Namun, mengelola kos-kosan tak sekadar menyediakan kamar yang jumlahnya banyak, tapi juga penting menyediakan fasilitas yang oke. Semakin lengkap fasilitasnya, maka kosan tersebut bisa jadi incaran banyak orang, mulai dari mahasiswa sampai karyawan kantor.
SCROLL TO CONTINUE WITH CONTENT
Menurut pengamat properti sekaligus Director of Investment Global Investment Steve Sudijanto, fasilitas utama yang wajib ada dalam kamar kosan adalah perabotan, mulai dari tempat tidur, lemari pakaian, dan meja kecil.
Apabila membangun kos-kosan eksekutif yang sedang booming saat ini, Steve menyebut setiap kamar wajib menyediakan AC, water heater, kamar mandi dalam, TV, dan parkiran mobil.

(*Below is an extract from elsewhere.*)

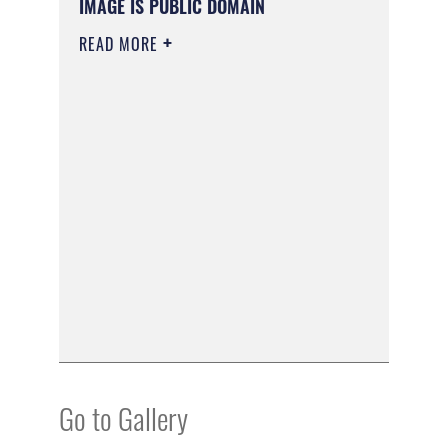
IMAGE IS PUBLIC DOMAIN
READ MORE
Go to Gallery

"Untuk kos-kosan eksekutif itu sekarang sudah wajib ada AC, water heater, kamar mandi di dalam, dan parkiran mobil. Perlu juga fasilitas laundry agar penghuni bisa mencuci pakaian, bisa pakai jasa pihak ketiga alias laundry kiloan," kata Steve saat dihubungi BeritaKlik, Jumat (13/2/2026).

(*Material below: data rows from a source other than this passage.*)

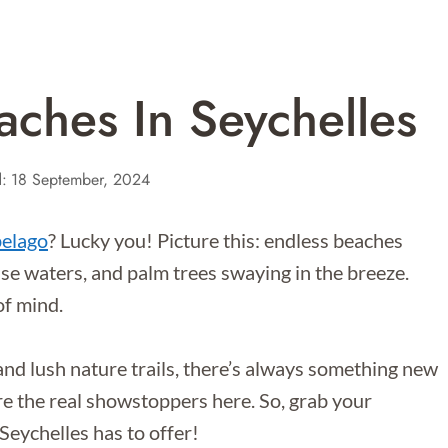
aches In Seychelles
:
18 September, 2024
pelago
? Lucky you! Picture this: endless beaches
se waters, and palm trees swaying in the breeze.
 of mind.
nd lush nature trails, there’s always something new
re the real showstoppers here. So, grab your
 Seychelles has to offer!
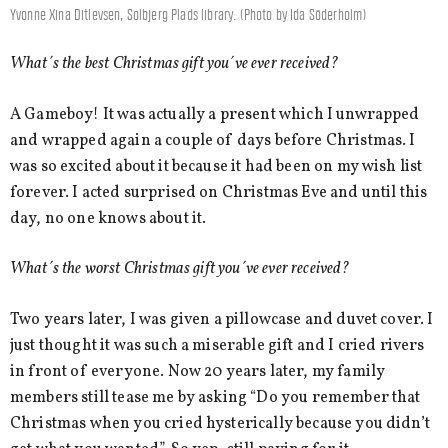
Yvonne Xina Ditlevsen, Solbjerg Plads library. (Photo by Ida Söderholm)
What´s the best Christmas gift you´ve ever received?
A Gameboy! It was actually a present which I unwrapped
and wrapped again a couple of days before Christmas. I
was so excited about it because it had been on my wish list
forever. I acted surprised on Christmas Eve and until this
day, no one knows about it.
What´s the worst Christmas gift you´ve ever received?
Two years later, I was given a pillowcase and duvet cover. I
just thought it was such a miserable gift and I cried rivers
in front of everyone. Now 20 years later, my family
members still tease me by asking “Do you remember that
Christmas when you cried hysterically because you didn’t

Namun, ada satu fasilitas yang menurut Steve wajib dimiliki setiap kosan, baik kosan murah meriah hingga eksklusif, yakni kamera pengawas atau CCTV. Alat ini tidak hanya sekadar merekam lingkungan kosan selama 24 jam, tapi juga meminimalisir terjadinya pencurian.
Sudah ada banyak kasus kemalingan yang terjadi di kosan. Adapun sejumlah barang penghuni kosan yang sering hilang, mulai dari sepatu, pakaian, laptop, hingga HP. Steve menilai dengan adanya kamera CCTV dapat menjaga keamanan kosan agar tidak terjadi kemalingan lagi.
"Sekarang itu rumah kos-kosan wajib dijaga keamanannya dengan CCTV, bila perlu juga ada satpam supaya lebih aman," tuturnya.
Faktor kebersihan lingkungan juga menjadi kunci utama agar kos-kosan bisa laris manis. Apabila lantai kosan bersih, pencahayaan terang, dan tersedia banyak tempat sampah turut menambah nilai jual dari kos-kosan tersebut.
Bagaimana dengan harga? Steve mengungkapkan harga kosan juga dibedakan dari segmennya. Sebagai contoh, harga kosan di dekat kampus biasanya sekitar Rp 750 ribu sampai Rp 1,5 juta per bulan. Tarifnya sengaja dibuat murah agar ramah di kantong mahasiswa.
"Kalau kos-kosan karyawan kantoran sekitar Rp 1-2 juta per bulan, sedangkan kos-kosan eksekutif itu bisa Rp 2,5-3 juta per bulan. Nah, kos-kosan eksekutif itu wajib ada AC, water heater, kamar mandi dalam, dan parkiran mobil sebagai bagian dari fasilitasnya," pungkas Steve.
Namun perlu diingat, tarif sewa kosan tidak bisa dipukul sama rata. Apabila kosan dibangun di tengah kota dan punya fasilitas lengkap, tentu harganya bisa lebih mahal.